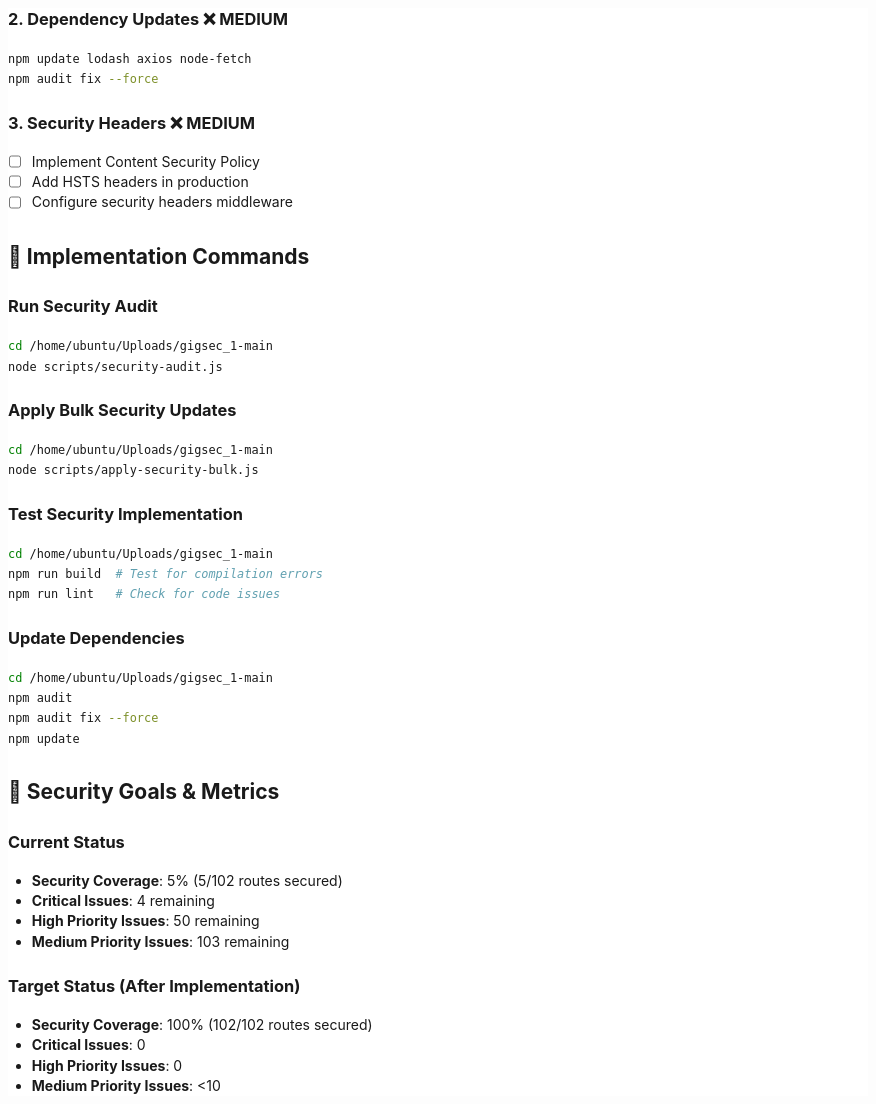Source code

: ### 2. **Dependency Updates** ❌ MEDIUM
```bash
npm update lodash axios node-fetch
npm audit fix --force
```

### 3. **Security Headers** ❌ MEDIUM
- [ ] Implement Content Security Policy
- [ ] Add HSTS headers in production
- [ ] Configure security headers middleware

## 🔧 Implementation Commands

### Run Security Audit
```bash
cd /home/ubuntu/Uploads/gigsec_1-main
node scripts/security-audit.js
```

### Apply Bulk Security Updates
```bash
cd /home/ubuntu/Uploads/gigsec_1-main
node scripts/apply-security-bulk.js
```

### Test Security Implementation
```bash
cd /home/ubuntu/Uploads/gigsec_1-main
npm run build  # Test for compilation errors
npm run lint   # Check for code issues
```

### Update Dependencies
```bash
cd /home/ubuntu/Uploads/gigsec_1-main
npm audit
npm audit fix --force
npm update
```

## 🎯 Security Goals & Metrics

### Current Status
- **Security Coverage**: 5% (5/102 routes secured)
- **Critical Issues**: 4 remaining
- **High Priority Issues**: 50 remaining
- **Medium Priority Issues**: 103 remaining

### Target Status (After Implementation)
- **Security Coverage**: 100% (102/102 routes secured)
- **Critical Issues**: 0
- **High Priority Issues**: 0
- **Medium Priority Issues**: <10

EXERCISE BRIEF
When you reach the line in the material above that holds "### 3. **Security Headers** ❌ MEDIUM", begin reproducing lines exactly, and stop after the line that holds "- **Critical Issues**: 0".

ANSWER AREA
### 3. **Security Headers** ❌ MEDIUM
- [ ] Implement Content Security Policy
- [ ] Add HSTS headers in production
- [ ] Configure security headers middleware

## 🔧 Implementation Commands

### Run Security Audit
```bash
cd /home/ubuntu/Uploads/gigsec_1-main
node scripts/security-audit.js
```

### Apply Bulk Security Updates
```bash
cd /home/ubuntu/Uploads/gigsec_1-main
node scripts/apply-security-bulk.js
```

### Test Security Implementation
```bash
cd /home/ubuntu/Uploads/gigsec_1-main
npm run build  # Test for compilation errors
npm run lint   # Check for code issues
```

### Update Dependencies
```bash
cd /home/ubuntu/Uploads/gigsec_1-main
npm audit
npm audit fix --force
npm update
```

## 🎯 Security Goals & Metrics

### Current Status
- **Security Coverage**: 5% (5/102 routes secured)
- **Critical Issues**: 4 remaining
- **High Priority Issues**: 50 remaining
- **Medium Priority Issues**: 103 remaining

### Target Status (After Implementation)
- **Security Coverage**: 100% (102/102 routes secured)
- **Critical Issues**: 0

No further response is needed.